• _Exercise passage_
★ ★ ★

With environmental concerns prompting a rethink of how goods are packaged for delivery, the furniture industry is having to consider new materials and processes, writes Paul Farley – who, earlier this year, enlisted the help of some of the sector’s more progressive packaging professionals to evaluate what the changes might look like …
Making sure a piece of furniture gets from A to B in one piece requires more than careful handling and wishful thinking. Effective packaging plays a vital role in the fulfilment process, protecting what are often large, unwieldy and expensive deliveries from damage in transit, and minimising the likelihood of returns.
Yet today’s orders can’t simply be wrapped up (figuratively) in cotton wool. With consumer mindsets and Government regulation increasingly taking account of sustainable concerns, the furniture supply chain is having to explore new approaches to packaging.
“All major retailers in the UK and internationally are conscious of their responsibility towards sustainability, and will be working on initiatives to ensure they are meeting their own governments’ national and international requirements,” writes FIRA International’s John Hubbard in Packaging and Sustainability: Guide to Alternatives, a report he compiled on behalf of the Furniture Industry Research Association.

★ ★ ★

• _Records provided_
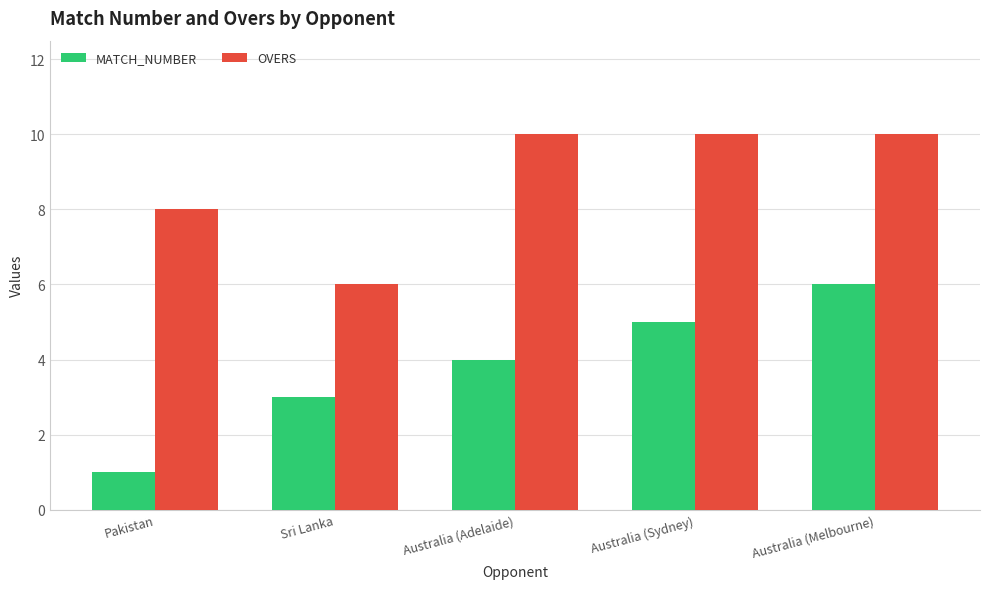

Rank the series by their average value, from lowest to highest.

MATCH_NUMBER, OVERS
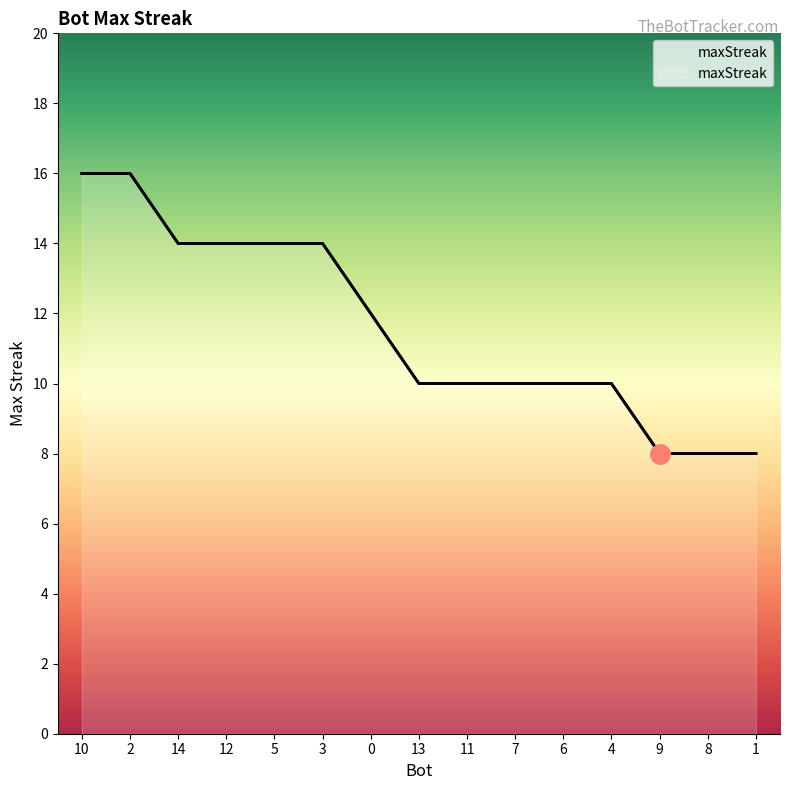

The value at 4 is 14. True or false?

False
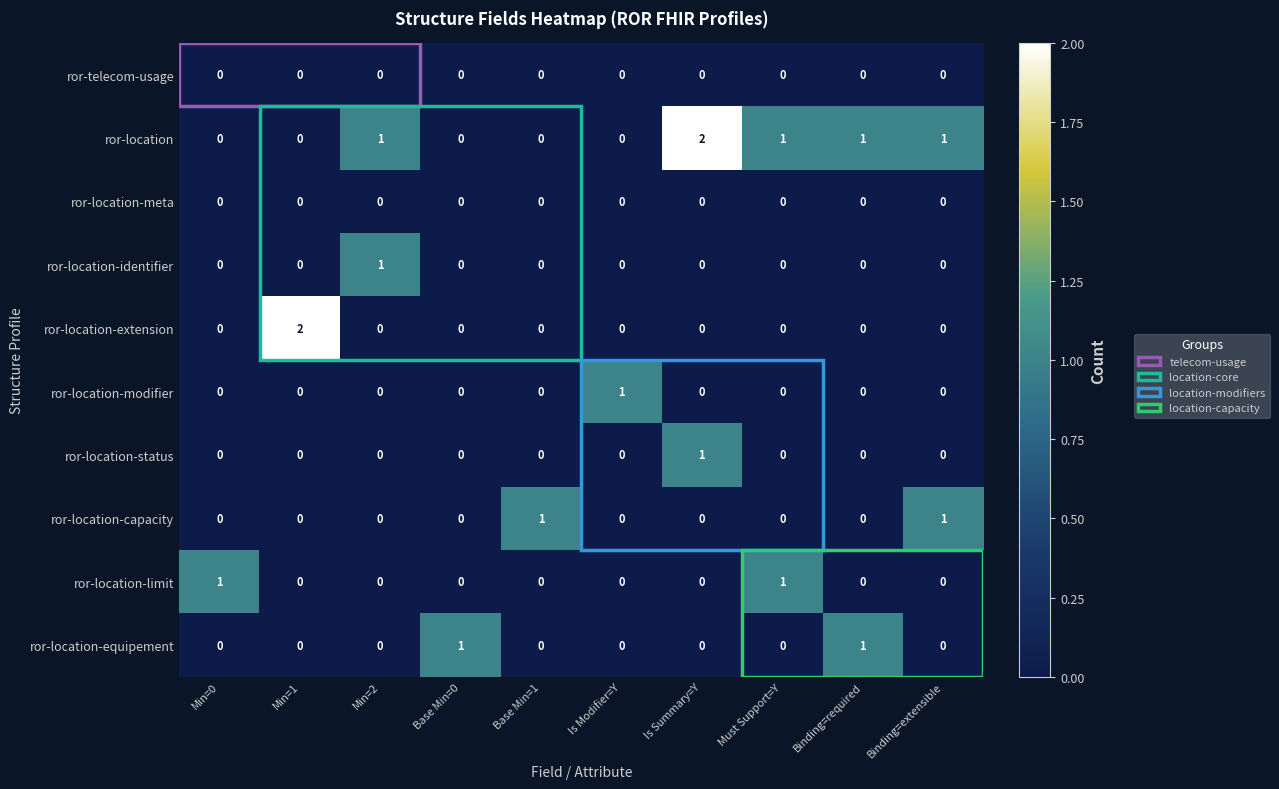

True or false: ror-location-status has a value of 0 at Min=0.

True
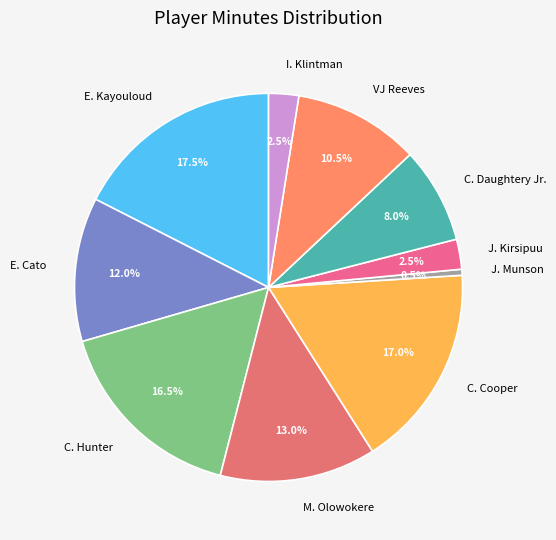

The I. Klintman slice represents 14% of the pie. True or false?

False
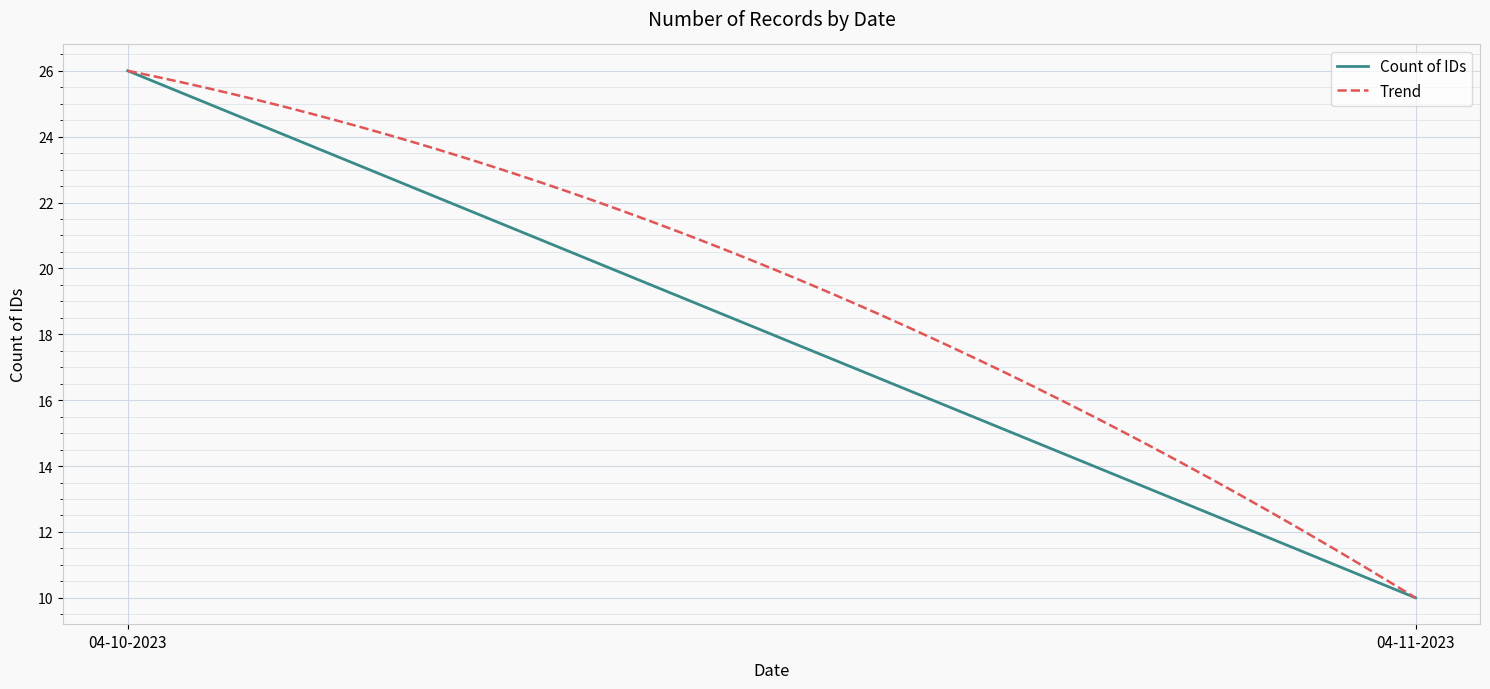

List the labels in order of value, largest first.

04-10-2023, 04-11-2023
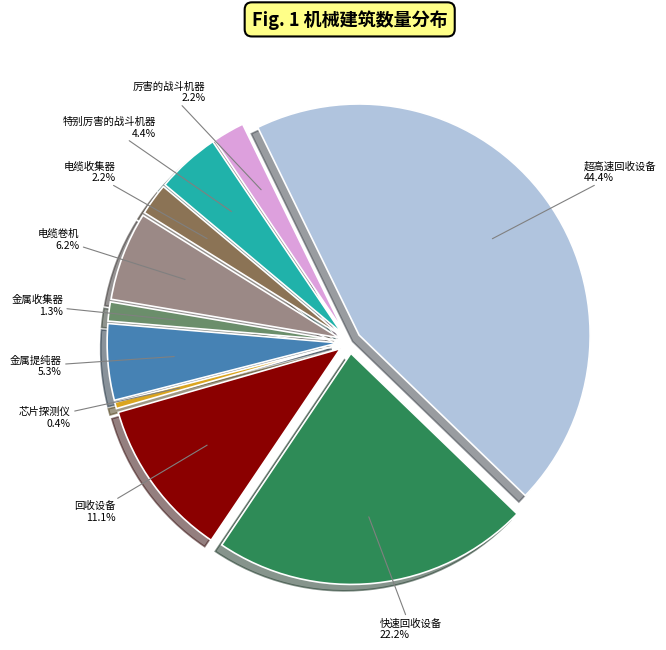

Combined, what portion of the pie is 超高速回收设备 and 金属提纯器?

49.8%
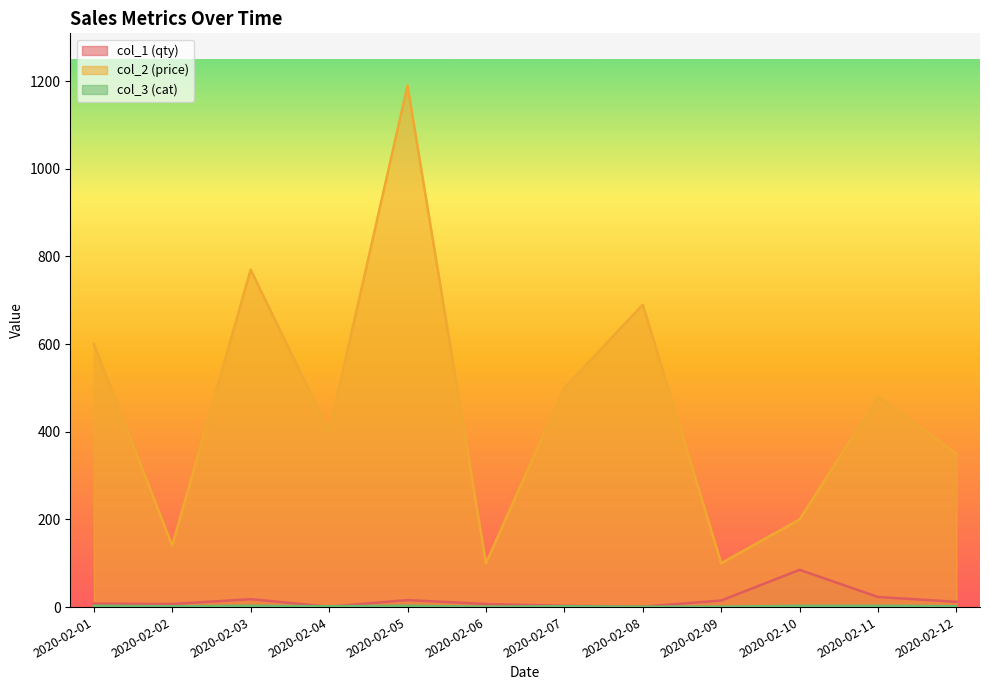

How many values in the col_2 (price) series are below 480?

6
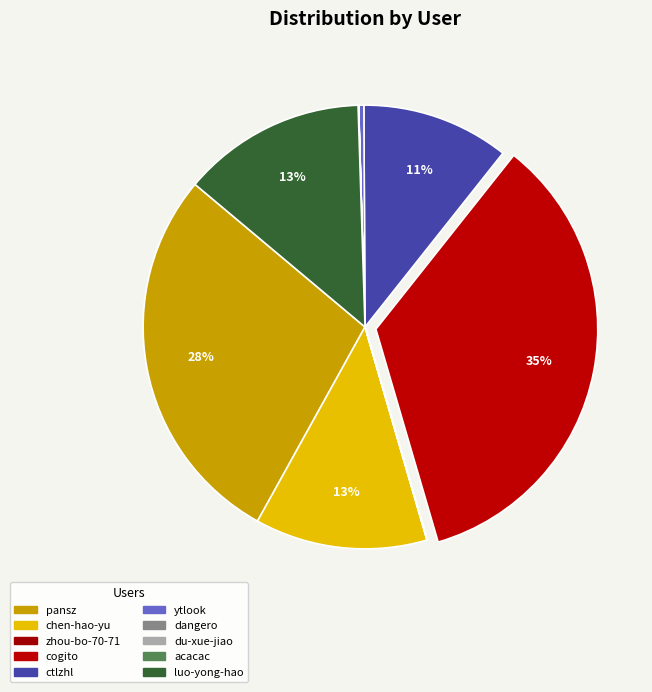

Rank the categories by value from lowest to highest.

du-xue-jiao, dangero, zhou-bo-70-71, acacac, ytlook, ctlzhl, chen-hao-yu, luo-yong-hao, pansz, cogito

★ ★ ★

• _Tasks to complete_
1. Summarize the furniture packaging article in two sentences.
2. Reproduce everything in the furniture packaging article from "With environmental concerns" down to "likelihood of returns.".

• _Outputs for the tasks_
1. Effective packaging protects furniture deliveries, which are often large, unwieldy and expensive, from damage in transit and reduces the likelihood of returns. As consumer mindsets and government regulation increasingly account for sustainability, the furniture supply chain is having to explore new approaches to packaging, and a report compiled for the Furniture Industry Research Association states that all major retailers are conscious of their responsibility towards sustainability.

2.
With environmental concerns prompting a rethink of how goods are packaged for delivery, the furniture industry is having to consider new materials and processes, writes Paul Farley – who, earlier this year, enlisted the help of some of the sector’s more progressive packaging professionals to evaluate what the changes might look like …
Making sure a piece of furniture gets from A to B in one piece requires more than careful handling and wishful thinking. Effective packaging plays a vital role in the fulfilment process, protecting what are often large, unwieldy and expensive deliveries from damage in transit, and minimising the likelihood of returns.